You are viewing a plain text version of this content. The canonical link for it is here.
Posted to user@hive.apache.org by Guy Doulberg <Gu...@conduit.com> on 2011/05/31 14:31:09 UTC

RDBS and Hive

Hey friends,

I have been using Hive to explore my HDFS for a while now.

In my organization we have some applicative information in SqlServer that occasionally I need to join with data I have in the HDFS.

When I need to do such a join, I import the data from the SqlServer using sqoop.

I wanted to know, if there is a way in which hive will import the data on demand, according to the query, for example, if I am selecting from a table that hive recognizes as a SqlServer table, it will import that table or(update if already exists) from sqlserver, and later will run the select...


Thanks,
Guy Doulberg


RE: RDBS and Hive

Posted by Guy Doulberg <Gu...@conduit.com>.
Thanks Andrew,

I would really like to try the patch...




From: Andrew Wilson [mailto:awilson@conductor.com]
Sent: Tuesday, May 31, 2011 6:22 PM
To: user@hive.apache.org
Subject: Re: RDBS and Hive

Yes, here is the ticket: https://issues.apache.org/jira/browse/HIVE-1555?page=com.atlassian.streams.streams-jira-plugin%3Aactivity-stream-issue-tab#issue-tabs<https://issues.apache.org/jira/browse/HIVE-1555?page=com.atlassian.streams.streams-jira-plugin:activity-stream-issue-tab#issue-tabs>

We use it fairly regularly in production and it works well. I will try to get a patch uploaded soon.
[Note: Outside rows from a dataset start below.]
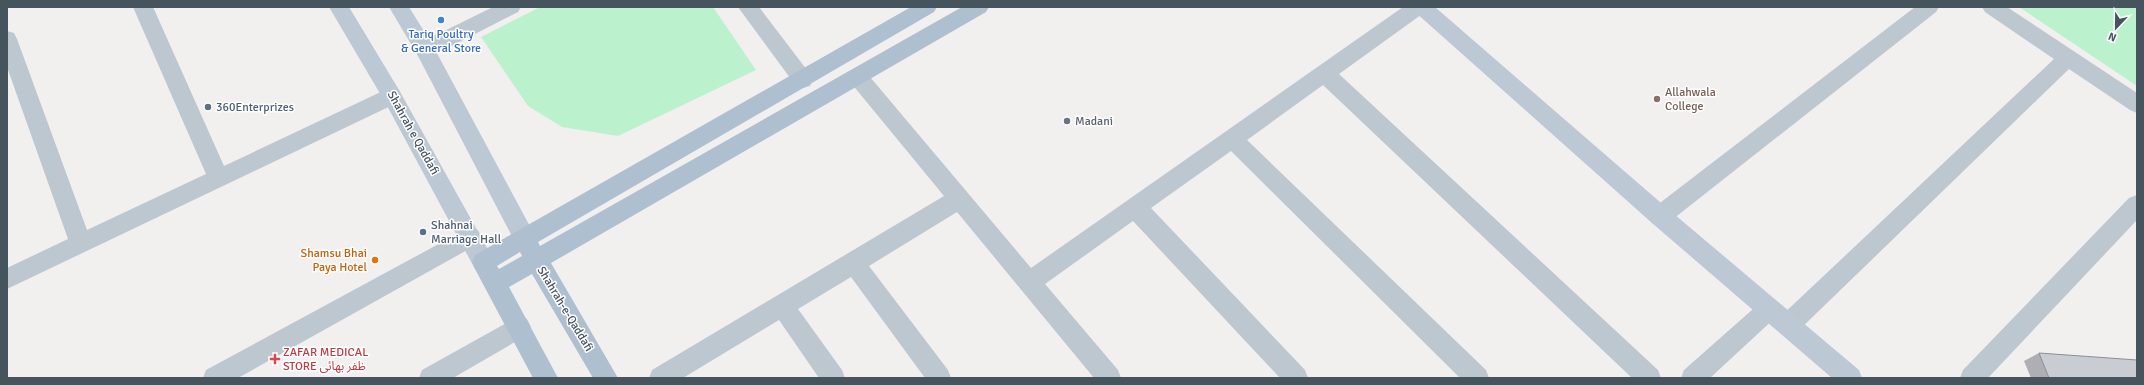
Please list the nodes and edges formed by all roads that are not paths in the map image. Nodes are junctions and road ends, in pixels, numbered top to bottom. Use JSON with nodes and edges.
{"nodes":[{"id":1,"x":143,"y":7,"type":"edge"},
{"id":2,"x":339,"y":7,"type":"edge"},
{"id":3,"x":400,"y":7,"type":"edge"},
{"id":4,"x":511,"y":7,"type":"edge"},
{"id":5,"x":748,"y":7,"type":"edge"},
{"id":6,"x":927,"y":7,"type":"edge"},
{"id":7,"x":979,"y":7,"type":"edge"},
{"id":8,"x":1418,"y":7,"type":"edge"},
{"id":9,"x":1422,"y":7,"type":"edge"},
{"id":10,"x":1929,"y":7,"type":"edge"},
{"id":11,"x":1992,"y":7,"type":"edge"},
{"id":12,"x":7,"y":39,"type":"edge"},
{"id":13,"x":425,"y":50,"type":"junction"},
{"id":14,"x":2068,"y":58,"type":"junction"},
{"id":15,"x":1324,"y":73,"type":"junction"},
{"id":16,"x":858,"y":77,"type":"junction"},
{"id":17,"x":803,"y":80,"type":"junction"},
{"id":18,"x":392,"y":96,"type":"junction"},
{"id":19,"x":2137,"y":104,"type":"edge"},
{"id":20,"x":1232,"y":139,"type":"junction"},
{"id":21,"x":219,"y":178,"type":"junction"},
{"id":22,"x":960,"y":198,"type":"junction"},
{"id":23,"x":2137,"y":205,"type":"edge"},
{"id":24,"x":1135,"y":208,"type":"junction"},
{"id":25,"x":1660,"y":216,"type":"junction"},
{"id":26,"x":470,"y":237,"type":"junction"},
{"id":27,"x":525,"y":239,"type":"junction"},
{"id":28,"x":81,"y":244,"type":"junction"},
{"id":29,"x":536,"y":260,"type":"junction"},
{"id":30,"x":483,"y":262,"type":"junction"},
{"id":31,"x":854,"y":263,"type":"junction"},
{"id":32,"x":7,"y":279,"type":"edge"},
{"id":33,"x":1029,"y":282,"type":"junction"},
{"id":34,"x":494,"y":284,"type":"junction"},
{"id":35,"x":783,"y":306,"type":"junction"},
{"id":36,"x":1769,"y":309,"type":"junction"},
{"id":37,"x":1788,"y":325,"type":"junction"},
{"id":38,"x":519,"y":327,"type":"junction"},
{"id":39,"x":215,"y":378,"type":"edge"},
{"id":40,"x":431,"y":378,"type":"edge"},
{"id":41,"x":546,"y":378,"type":"edge"},
{"id":42,"x":606,"y":378,"type":"edge"},
{"id":43,"x":661,"y":378,"type":"edge"},
{"id":44,"x":833,"y":378,"type":"edge"},
{"id":45,"x":939,"y":378,"type":"edge"},
{"id":46,"x":1109,"y":378,"type":"edge"},
{"id":47,"x":1296,"y":378,"type":"edge"},
{"id":48,"x":1477,"y":378,"type":"edge"},
{"id":49,"x":1649,"y":378,"type":"edge"},
{"id":50,"x":1693,"y":378,"type":"edge"},
{"id":51,"x":1850,"y":378,"type":"edge"},
{"id":52,"x":1972,"y":378,"type":"edge"}],
"edges":[{"from":1,"to":21,"type":"street"},
{"from":2,"to":18,"type":"main road","name":"Shahrah e Qaddafi"},
{"from":3,"to":13,"type":"main road"},
{"from":4,"to":13,"type":"street"},
{"from":5,"to":17,"type":"street"},
{"from":6,"to":17,"type":"main road"},
{"from":7,"to":16,"type":"main road"},
{"from":8,"to":15,"type":"street"},
{"from":9,"to":25,"type":"main road"},
{"from":10,"to":25,"type":"street"},
{"from":11,"to":14,"type":"street"},
{"from":12,"to":28,"type":"street"},
{"from":13,"to":27,"type":"main road"},
{"from":14,"to":19,"type":"street"},
{"from":14,"to":37,"type":"street"},
{"from":15,"to":20,"type":"street"},
{"from":15,"to":49,"type":"street"},
{"from":16,"to":22,"type":"street"},
{"from":16,"to":29,"type":"main road"},
{"from":17,"to":27,"type":"main road"},
{"from":18,"to":21,"type":"street"},
{"from":18,"to":26,"type":"main road","name":"Shahrah e Qaddafi"},
{"from":20,"to":24,"type":"street"},
{"from":20,"to":48,"type":"street"},
{"from":21,"to":28,"type":"street"},
{"from":22,"to":31,"type":"street"},
{"from":22,"to":33,"type":"street"},
{"from":23,"to":52,"type":"street"},
{"from":24,"to":33,"type":"street"},
{"from":24,"to":47,"type":"street"},
{"from":25,"to":36,"type":"main road"},
{"from":26,"to":30,"type":"main road","name":"Shahrah e Qaddafi"},
{"from":26,"to":39,"type":"street"},
{"from":27,"to":29,"type":"main road","name":"Shahrah-e-Qaddafi"},
{"from":27,"to":30,"type":"main road"},
{"from":28,"to":32,"type":"street"},
{"from":29,"to":34,"type":"main road"},
{"from":29,"to":42,"type":"main road","name":"Shahrah-e-Qaddafi"},
{"from":30,"to":34,"type":"main road"},
{"from":31,"to":35,"type":"street"},
{"from":31,"to":45,"type":"street"},
{"from":33,"to":46,"type":"street"},
{"from":34,"to":38,"type":"main road"},
{"from":35,"to":43,"type":"street"},
{"from":35,"to":44,"type":"street"},
{"from":36,"to":37,"type":"main road"},
{"from":36,"to":50,"type":"street"},
{"from":37,"to":51,"type":"main road"},
{"from":38,"to":40,"type":"street"},
{"from":38,"to":41,"type":"main road"}]}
On May 31, 2011, at 11:02 AM, Edward Capriolo wrote:


There is a ticket open for a JDBC storage handler. I envision this as a sqoop on demand.

Edward
On Tue, May 31, 2011 at 8:31 AM, Guy Doulberg <Gu...@conduit.com>> wrote:
Hey friends,

I have been using Hive to explore my HDFS for a while now.

In my organization we have some applicative information in SqlServer that occasionally I need to join with data I have in the HDFS.

When I need to do such a join, I import the data from the SqlServer using sqoop.

I wanted to know, if there is a way in which hive will import the data on demand, according to the query, for example, if I am selecting from a table that hive recognizes as a SqlServer table, it will import that table or(update if already exists) from sqlserver, and later will run the select...


Thanks,
Guy Doulberg




Re: RDBS and Hive

Posted by Andrew Wilson <aw...@conductor.com>.
Yes, here is the ticket: https://issues.apache.org/jira/browse/HIVE-1555?page=com.atlassian.streams.streams-jira-plugin%3Aactivity-stream-issue-tab#issue-tabs<https://issues.apache.org/jira/browse/HIVE-1555?page=com.atlassian.streams.streams-jira-plugin:activity-stream-issue-tab#issue-tabs>

We use it fairly regularly in production and it works well. I will try to get a patch uploaded soon.
<https://issues.apache.org/jira/browse/HIVE-1555?page=com.atlassian.streams.streams-jira-plugin:activity-stream-issue-tab#issue-tabs>
On May 31, 2011, at 11:02 AM, Edward Capriolo wrote:

There is a ticket open for a JDBC storage handler. I envision this as a sqoop on demand.

Edward

On Tue, May 31, 2011 at 8:31 AM, Guy Doulberg <Gu...@conduit.com>> wrote:
Hey friends,

I have been using Hive to explore my HDFS for a while now.

In my organization we have some applicative information in SqlServer that occasionally I need to join with data I have in the HDFS.

When I need to do such a join, I import the data from the SqlServer using sqoop.

I wanted to know, if there is a way in which hive will import the data on demand, according to the query, for example, if I am selecting from a table that hive recognizes as a SqlServer table, it will import that table or(update if already exists) from sqlserver, and later will run the select…


Thanks,
Guy Doulberg




Re: RDBS and Hive

Posted by Edward Capriolo <ed...@gmail.com>.
There is a ticket open for a JDBC storage handler. I envision this as a
sqoop on demand.

Edward

On Tue, May 31, 2011 at 8:31 AM, Guy Doulberg <Gu...@conduit.com>wrote:

> Hey friends,
>
>
>
> I have been using Hive to explore my HDFS for a while now.
>
>
>
> In my organization we have some applicative information in SqlServer that
> occasionally I need to join with data I have in the HDFS.
>
>
>
> When I need to do such a join, I import the data from the SqlServer using
> sqoop.
>
>
>
> I wanted to know, if there is a way in which hive will import the data on
> demand, according to the query, for example, if I am selecting from a table
> that hive recognizes as a SqlServer table, it will import that table
> or(update if already exists) from sqlserver, and later will run the select…
>
>
>
>
>
> Thanks,
>
> Guy Doulberg
>
>
>